Alcohol Induced
December 11, 2007
Lunes, 11 de Diciembre, 2007
I crossed the Bolivian border a couple of days back now and almost immediately noticed the difference in Argentinian lifestyle. An interesting lunch in Club Futbol de Argentina in the border town of La Quiaca was spent chatting to three Pensioners all slightly tipsy after a couple of bottles of wine. I found myself saying no entiendo quite frequently but when they offered up that subtly placed and lingering hand followed by the name Maradonna and plenty of smiles, I neither needed nor desired further embellishment of their point.
The next day I jumped aboard a coach heading to Salta only to find my seat had been double booked. I went back into the office and started to explain that seats 23 and 24 were already occupied by two women when I saw the bus leaving; rushing out to the driver I asked him to wait. A flat no resulted in me getting back on the bus anyway to prevent my backpack from riding off without me. There were spare seats available luckily and I tried to keep up with the rapidity of the women in the double booked seat’s conversation as blurs of cactii passed by the window. They actually kindly insisted that I stay with them in Salta, although in the end I managed to talk them down to a firm dinner invite.
At the bus terminal I shared a taxi with Danish and Icelandic cousins into town and we ended up all going to the same hostel where in the dormitory we met an Irish trio.
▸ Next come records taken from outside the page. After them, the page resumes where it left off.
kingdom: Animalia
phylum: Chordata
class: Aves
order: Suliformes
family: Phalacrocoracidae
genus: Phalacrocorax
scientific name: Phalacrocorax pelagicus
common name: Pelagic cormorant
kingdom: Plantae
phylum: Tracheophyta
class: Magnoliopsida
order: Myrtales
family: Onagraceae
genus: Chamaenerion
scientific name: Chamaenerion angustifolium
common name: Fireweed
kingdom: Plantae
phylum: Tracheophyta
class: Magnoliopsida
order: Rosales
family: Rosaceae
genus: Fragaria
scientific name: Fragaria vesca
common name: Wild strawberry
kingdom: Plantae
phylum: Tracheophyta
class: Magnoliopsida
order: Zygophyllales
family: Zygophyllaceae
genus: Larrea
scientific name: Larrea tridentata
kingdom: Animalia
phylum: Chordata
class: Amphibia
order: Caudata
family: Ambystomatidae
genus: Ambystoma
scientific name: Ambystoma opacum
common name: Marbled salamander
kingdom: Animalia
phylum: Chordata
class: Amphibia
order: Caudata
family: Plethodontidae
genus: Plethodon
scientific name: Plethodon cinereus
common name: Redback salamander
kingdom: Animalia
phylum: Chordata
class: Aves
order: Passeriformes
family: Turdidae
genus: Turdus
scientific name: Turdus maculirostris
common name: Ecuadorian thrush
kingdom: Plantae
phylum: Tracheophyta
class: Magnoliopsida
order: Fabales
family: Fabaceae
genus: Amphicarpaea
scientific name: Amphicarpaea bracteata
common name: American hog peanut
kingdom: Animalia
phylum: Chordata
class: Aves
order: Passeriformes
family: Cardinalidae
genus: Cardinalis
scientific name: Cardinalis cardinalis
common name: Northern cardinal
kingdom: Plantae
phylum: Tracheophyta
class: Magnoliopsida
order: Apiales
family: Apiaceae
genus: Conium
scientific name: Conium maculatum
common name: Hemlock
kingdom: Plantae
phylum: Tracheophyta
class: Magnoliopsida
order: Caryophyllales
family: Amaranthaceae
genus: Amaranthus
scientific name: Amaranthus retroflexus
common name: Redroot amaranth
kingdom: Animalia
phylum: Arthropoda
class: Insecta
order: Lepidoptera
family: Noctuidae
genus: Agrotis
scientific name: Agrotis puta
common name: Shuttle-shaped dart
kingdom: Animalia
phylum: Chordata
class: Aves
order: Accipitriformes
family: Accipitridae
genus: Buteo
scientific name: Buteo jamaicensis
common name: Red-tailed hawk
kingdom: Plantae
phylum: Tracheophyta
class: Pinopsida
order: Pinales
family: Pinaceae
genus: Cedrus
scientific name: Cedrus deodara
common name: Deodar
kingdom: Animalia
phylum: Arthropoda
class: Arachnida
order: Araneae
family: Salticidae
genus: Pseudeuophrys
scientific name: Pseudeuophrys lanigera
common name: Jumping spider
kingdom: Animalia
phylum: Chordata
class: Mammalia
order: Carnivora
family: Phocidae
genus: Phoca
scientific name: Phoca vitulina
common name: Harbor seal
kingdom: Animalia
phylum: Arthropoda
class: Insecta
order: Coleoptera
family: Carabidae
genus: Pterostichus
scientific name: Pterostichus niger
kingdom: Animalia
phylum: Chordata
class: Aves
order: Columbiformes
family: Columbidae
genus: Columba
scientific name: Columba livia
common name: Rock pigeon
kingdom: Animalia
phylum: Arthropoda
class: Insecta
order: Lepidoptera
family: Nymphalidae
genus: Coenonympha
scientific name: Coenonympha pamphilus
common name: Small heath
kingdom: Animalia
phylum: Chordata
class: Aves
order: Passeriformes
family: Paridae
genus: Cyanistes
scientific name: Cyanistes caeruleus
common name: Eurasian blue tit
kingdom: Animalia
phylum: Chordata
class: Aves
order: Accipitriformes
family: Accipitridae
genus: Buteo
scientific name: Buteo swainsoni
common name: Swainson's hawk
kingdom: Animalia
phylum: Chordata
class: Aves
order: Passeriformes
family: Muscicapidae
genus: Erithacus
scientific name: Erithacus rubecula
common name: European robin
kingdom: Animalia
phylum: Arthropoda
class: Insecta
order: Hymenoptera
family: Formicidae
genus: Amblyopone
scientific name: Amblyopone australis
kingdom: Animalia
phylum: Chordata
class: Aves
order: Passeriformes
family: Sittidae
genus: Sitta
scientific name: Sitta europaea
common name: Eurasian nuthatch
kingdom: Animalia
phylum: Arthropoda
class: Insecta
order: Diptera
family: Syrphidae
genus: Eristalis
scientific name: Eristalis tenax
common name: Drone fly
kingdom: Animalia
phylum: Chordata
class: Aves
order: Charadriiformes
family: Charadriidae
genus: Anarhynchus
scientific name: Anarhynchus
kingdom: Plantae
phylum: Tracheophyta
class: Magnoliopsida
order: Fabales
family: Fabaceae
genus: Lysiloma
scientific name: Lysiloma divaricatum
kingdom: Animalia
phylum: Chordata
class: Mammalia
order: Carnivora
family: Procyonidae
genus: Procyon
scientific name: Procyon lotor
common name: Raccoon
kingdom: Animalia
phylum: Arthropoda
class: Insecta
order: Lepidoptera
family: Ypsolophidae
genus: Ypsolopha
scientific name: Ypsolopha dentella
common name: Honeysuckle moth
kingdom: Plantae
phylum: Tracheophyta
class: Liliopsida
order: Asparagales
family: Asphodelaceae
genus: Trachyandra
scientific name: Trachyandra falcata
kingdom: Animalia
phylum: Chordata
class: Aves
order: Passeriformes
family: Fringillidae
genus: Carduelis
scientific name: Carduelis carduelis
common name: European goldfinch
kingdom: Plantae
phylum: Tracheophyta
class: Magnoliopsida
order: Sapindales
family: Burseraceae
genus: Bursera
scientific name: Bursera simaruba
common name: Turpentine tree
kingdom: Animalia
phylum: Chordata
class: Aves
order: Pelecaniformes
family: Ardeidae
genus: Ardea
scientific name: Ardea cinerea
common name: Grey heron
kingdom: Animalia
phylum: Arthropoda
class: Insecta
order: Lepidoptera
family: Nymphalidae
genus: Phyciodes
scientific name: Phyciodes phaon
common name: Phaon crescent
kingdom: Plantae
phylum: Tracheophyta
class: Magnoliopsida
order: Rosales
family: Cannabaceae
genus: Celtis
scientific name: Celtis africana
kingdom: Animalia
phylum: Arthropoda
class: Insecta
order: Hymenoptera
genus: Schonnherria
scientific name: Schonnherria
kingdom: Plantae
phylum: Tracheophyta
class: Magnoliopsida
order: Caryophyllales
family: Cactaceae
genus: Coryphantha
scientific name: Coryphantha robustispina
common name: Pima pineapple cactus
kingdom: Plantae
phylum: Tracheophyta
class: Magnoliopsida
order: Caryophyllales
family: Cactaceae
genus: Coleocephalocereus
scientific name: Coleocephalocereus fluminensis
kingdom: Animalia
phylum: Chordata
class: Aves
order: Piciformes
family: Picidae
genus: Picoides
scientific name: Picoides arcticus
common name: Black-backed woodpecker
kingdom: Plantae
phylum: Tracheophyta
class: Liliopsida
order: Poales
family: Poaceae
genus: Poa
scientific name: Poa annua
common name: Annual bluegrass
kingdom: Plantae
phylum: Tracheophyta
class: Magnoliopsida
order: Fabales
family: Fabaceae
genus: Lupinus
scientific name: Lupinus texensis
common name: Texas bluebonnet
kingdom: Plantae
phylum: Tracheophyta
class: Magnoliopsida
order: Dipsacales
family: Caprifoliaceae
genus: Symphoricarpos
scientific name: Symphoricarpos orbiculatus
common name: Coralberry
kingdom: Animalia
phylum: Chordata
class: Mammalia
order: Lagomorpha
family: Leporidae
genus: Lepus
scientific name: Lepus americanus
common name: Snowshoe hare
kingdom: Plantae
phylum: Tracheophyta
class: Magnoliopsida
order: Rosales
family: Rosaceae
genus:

The following evening a large group congregated in the kitchen over a few beers and we began to prepare our blood alcohol levels for a night out on the town. Out of novel friendship situations, this was certainly a good one. Salta continued to impress. My Argentinian perception to date is one of sophisticated elegance with an all important edge. As the band played in front of me in the bar we had visited, I felt like I existed in the realms of cult cinema.
We went on to a pool hall for late night drinks and cards, but the crux of the story is really confined to the walk home at daylight. The Danish woman and I walked about a block ahead, turning every so often to let the staggering Irish guys and Icelandic woman catch up. I turned my head for a third or fourth time to check their progress and the first still that flicked clearly into vision was that of the Icelandic woman upside down and in mid air. I strung the frames together and realised that one of the Irish guys had decided to lift her off of the ground only for her to fall head first onto the road. Her lack of willing for the initial lifting had led to any reaction she may have had to diminish.
The scene I ran back to consisted of two dumbstruck Irishmen staring at the screaming woman with the outlines of her shattered teeth visible through blood, swelling and bruising. I lifted her out of the road and the Police who had arrived on the scene called for an ambulance. If I had been drifting through a film plot, there was certainly no glamour in this most vivid scene of hurt and hysterical display of grief.
There on the pavement sat two characters who within one second of their happy travelling lives, had reached far flung states of despair. One, eyes etched wide open, producing haunting wails of emotion whilst clutching at her bleeding face. The other, head in hands sobbing ruefully to himself about how foolish he had been.
I made the two guys go home which took a lot of firm persuasion, but was necessary due to the rage that their sight invoked in the poor woman. The ambulance arrived and we set off for the hospital.
Hospital
The two women went straight in and I waited in the reception. Situations arose that would have been far more comical had I not been thinking about the snap like change that can occur within lives. A group of nurses stood behind the counter sharing round a cigarette under a sign which read Fumar Prohibido. Another group stood watching football on a television screen and as Boca scored a huge cheer went up in the waiting room.
I went to enquire again about going through and was met by a nurse with a wooden bowl stuffed with mate and a slim metal straw protruding from it in a curve. Despite her friendliness I wasn’t allowed inside.
They emerged at 10am, the patient with stitches and temporary capping. The final outcome depending on nerve damage as to whether teeth have to be replaced or permanent capping applied. She gingerly got into a taxi and we went back to hostel.
I felt exhausted but not tired. I sat on my bunk trying to quell a concoction of sorrow, anger and something else in my head. Although no use explaining or patronising her with my thoughts now I deliberated about good and the shock of bad, yin and yang, whichever terminology that may be applied to it. To me it seems that one should show a real gratefulness to the yang because when the yin invariably bites they will need all the non-egoist appreciation they can muster to truly and swiftly overcome it.